中里さん:私の農園では散水氷結法を使っています。園地には約50基のスプリンクラーを設置しており、気温が2度以下になると水が出る仕様です。これは氷と水が同じ空間にあることで、エネルギー交換が行われ、気温が0度以下にならないという性質を利用しています。

石川さん:スプリンクラーを使った散水氷結法のほか、送風機を使う防霜ファン、そして畑のなかで火を燃やして温めるという燃焼法もありますが、燃焼法は面積が広くなるほど灯油の消費量も多く、事前に消防への許可が必要なこともあり、少し大変です。
現在はそれらの方法のほか、凍霜害が発生する前後に特殊な資材等を散布して、植物体の耐冷性を上げる、もしくは植物体そのものをコーティングして寒さに強くするといった、葉面散布資材の効果の検証を進めています。

気候変動の影響は、凍霜害以外にもありますか?

小野さん:効果の高い薬剤の開発により、2000年以降、ほとんど見られなくなっていたりんごの黒星病が、2015年ごろから県中北部を中心に再流行を始めました。黒星病はりんごの葉や果実に病斑を形成する病害で、多発するとりんごの出荷ができなくなり、生産者にとって大きなダメージとなります。

猫塚さん:黒星病発生の原因について農業研究センターがさまざまな調査研究を行ったところ、春期の気温の上昇により、従来よりも早い時期に黒星病の病原体がりんごに感染するようになってしまったということが明らかになりました。
従来、黒星病の防除については開花直前に効果の高い薬剤の散布が行われてきましたが、その散布時期より1週間以上も早く感染が起きているという事実が判明したのです。そこで花蕾着色期(開花から7〜10日前)にも追加防除を講じることにして、2021年から現場指導を行っています。
その成果は徐々に見られてきて、2022年には発生面積が減少に転じたところです。

石川さん:また、夏季の高温による『日焼け果』も発生しています。りんごの果面が日の当たる方向を向いていると、長時間同じ場所に日が当たり、表面温度が高くなって日焼けが発生してしまうのです。軽い日焼け程度であれば、やがてりんごが着色すれば問題ないケースもあるのですが、重度の日焼けをすると、日焼けした面から腐敗が進みます。そうすると商品価値がなくなり、その分、生産者の収入が減ってしまうのです。

もうひとつ大きな心配として、通常りんごの収穫は秋ですが、収穫前に高温で推移すると、着色にも影響が出ます。気温が低ければ低いほど赤くなるのですが、近年、9月の気温は非常に高い状態が続いており、その影響からか、リンゴの着色が遅れる、あるいは薄い着色で終わってしまうケースも目立ってきています。
また気温が高いと糖度が高くなる傾向はありますが、その分、酸度が薄れてただ甘いだけのりんごになったり、果実が柔らかくなる傾向もあることから、パリッとした食感が損なわれたり、高温により水分が奪われてジューシーさが失われたりと、品質についての影響も大きく出ています。

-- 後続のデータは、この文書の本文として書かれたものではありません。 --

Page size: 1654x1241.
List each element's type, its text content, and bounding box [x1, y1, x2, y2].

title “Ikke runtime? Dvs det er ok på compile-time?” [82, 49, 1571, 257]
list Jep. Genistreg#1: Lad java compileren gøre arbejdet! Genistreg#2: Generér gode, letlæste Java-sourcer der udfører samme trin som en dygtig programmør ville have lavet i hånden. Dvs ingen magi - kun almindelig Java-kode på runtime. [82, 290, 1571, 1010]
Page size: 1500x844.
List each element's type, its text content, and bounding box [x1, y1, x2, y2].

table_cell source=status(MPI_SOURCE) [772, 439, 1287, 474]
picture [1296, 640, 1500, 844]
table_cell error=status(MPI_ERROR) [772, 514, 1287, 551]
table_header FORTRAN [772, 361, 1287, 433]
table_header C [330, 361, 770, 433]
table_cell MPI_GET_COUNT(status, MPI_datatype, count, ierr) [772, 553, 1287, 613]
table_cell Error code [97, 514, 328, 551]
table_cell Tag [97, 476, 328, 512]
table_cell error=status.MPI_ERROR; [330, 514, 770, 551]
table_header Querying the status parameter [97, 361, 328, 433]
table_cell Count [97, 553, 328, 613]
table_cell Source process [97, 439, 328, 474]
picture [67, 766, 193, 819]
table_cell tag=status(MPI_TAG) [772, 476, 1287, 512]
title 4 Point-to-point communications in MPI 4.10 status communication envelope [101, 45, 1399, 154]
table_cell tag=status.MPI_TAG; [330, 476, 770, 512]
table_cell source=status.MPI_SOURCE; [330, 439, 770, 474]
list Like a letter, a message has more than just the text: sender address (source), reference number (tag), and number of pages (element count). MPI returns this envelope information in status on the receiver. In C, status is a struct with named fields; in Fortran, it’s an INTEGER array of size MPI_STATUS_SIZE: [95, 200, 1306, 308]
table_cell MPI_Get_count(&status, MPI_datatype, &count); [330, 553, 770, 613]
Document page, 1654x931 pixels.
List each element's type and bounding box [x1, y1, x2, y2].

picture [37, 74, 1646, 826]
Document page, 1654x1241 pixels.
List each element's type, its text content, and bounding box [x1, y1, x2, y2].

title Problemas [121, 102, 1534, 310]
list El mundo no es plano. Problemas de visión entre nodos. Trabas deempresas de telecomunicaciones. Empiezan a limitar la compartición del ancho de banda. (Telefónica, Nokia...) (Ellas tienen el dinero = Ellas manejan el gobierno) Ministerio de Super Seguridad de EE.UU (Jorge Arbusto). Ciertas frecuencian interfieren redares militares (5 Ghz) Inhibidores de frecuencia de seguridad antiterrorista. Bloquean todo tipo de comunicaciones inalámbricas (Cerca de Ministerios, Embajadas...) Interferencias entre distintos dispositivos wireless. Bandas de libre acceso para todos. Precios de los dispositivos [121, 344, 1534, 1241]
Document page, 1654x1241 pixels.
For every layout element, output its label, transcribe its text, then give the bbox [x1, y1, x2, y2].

それらに関しては、たとえば高温条件下でも着色するりんごなど、安定生産が可能な新しい品種の育成に取り組んでいます。各自治体でいろんな品種が育成されていますが、岩手県に合う品種・合わない品種もたくさんありますので、岩手県の気候変動に対して合う品種があるかどうかというところも併せて見ていきながら、今後も継続的にりんご産地として維持発展できるようにしていきたいです。
日焼け対策についても、袋をかけて直射日光を避ける試験を行っているほか、危ないと思う前に日焼けを防止する特殊な資材を散布して、日焼け果の発生を軽減させる試験も進めているところです。

さまざまな適応策を実施している一方で、高温化がもたらすプラスの影響についてはどのようにお考えでしょうか?

佐藤さん:新しい果樹品目の栽培が可能になる可能性はあるかもしれません。しかし開花前進による凍霜害のリスク、りんごの着色不良やおうとうのうるみ果の発生などのリスクの方が高いと考えています。

石川さん:それでも私たちは、気候変動をなるべくポジティブに捉えたいとは思っています。農研機構のデータでも、今後、果樹産地は温暖化で北上するといわれていますが、岩手県も適地の範囲には収まるようです。安定的なりんごの生産が困難になるなか、気候変動に適応した技術開発に力を入れ、なおかつ今まで作ることのできなかった果樹栽培の可能性を視野に入れながら、本県が果樹産地として生き残れるように支援を続けていきたいと思っています。

みなさんの、このお仕事のやりがいはどんなところにありますか?

小野さん:私の大きな仕事のひとつが、農業研究センターや地域の農業改良普及センター、病害虫防除所などの組織の、連携強化のお手伝いです。果樹研究室で育成された品種や、病理昆虫研究室で開発された技術を、どう現場で使ってもらうかということも含めて、地域とも話し合いをしながら進めています。
技術だけでなく人材育成も含めて行っていくという意味で、総合的に農業に携われるのが面白い仕事だと思っています。

石川さん:いまは農業研究センターの果樹研究室で試験研究をしていますが、やはり開発された品種や技術は生産者のみなさんに使ってもらって初めてお役に立てます。実際にそれらを利用してもらうことで生まれた成果物として、たとえばスーパーマーケットなどに果実が並んでいるのを見ると、やってよかったなと思えるんです。私たちは生産者のみなさんと関わっていますが、その先にいる消費者のみなさんともつながるような仕事ができることは大きなやりがいだと思います。

猫塚さん:私は果樹や花に発生する病気の原因を調査したり、その防除策について研究したりしています。病気の被害で困っている生産者のみなさんと直接お話をしながら防除指導をしていますが、最終的に被害がなくなり、生産者のみなさんの困りごとの解決の手助けができたと実感したときにやりがいを感じますね。

晴山さん:私は県民のみなさんに広く気候変動適応について普及啓発を行っていますが、やがてそれがみなさんの命や財産を守ることにつながると思うとやりがいを感じます。県内の果樹栽培の状況も、気候変動を理解してもらうための大きな材料です。病気の予防策や品種の変更など、適応策について知ってもらうことが、みなさんのよりよい暮らしにつながる大きな一歩だと思っています。

佐藤さん:現場で生産者に支援をする立場として、みなさんに「教えてくれてありがとう」などとお礼をいただいたとき、非常にやりがいを感じます。課題がよく見えている現場の生産者さんから、逆に教わることも多いですね。立場は違っても、産地を盛り上げたいという同じ気持ちのもと、これからもがんばっていきたいと思います。

生産者として、国の機関や行政、消費者に望むことはありますか?

中里さん:気候変動に適応した品種や技術を研究開発して、我々生産者でも使えるような対策をどんどん普及してもらいたいです。それが進むことで、農業という仕事についても、働きやすいという印象に変わると思います。
また我々の仕事は育てて終わりではなく、消費者のみなさんに果物を食べていただいて、初めて完結します。どの生産者も丹精込めて作っていますので、ぜひ多くの人にたくさん果物を食べてもらいたいです。

この記事は2022年7月11日、12日の取材に基づいています。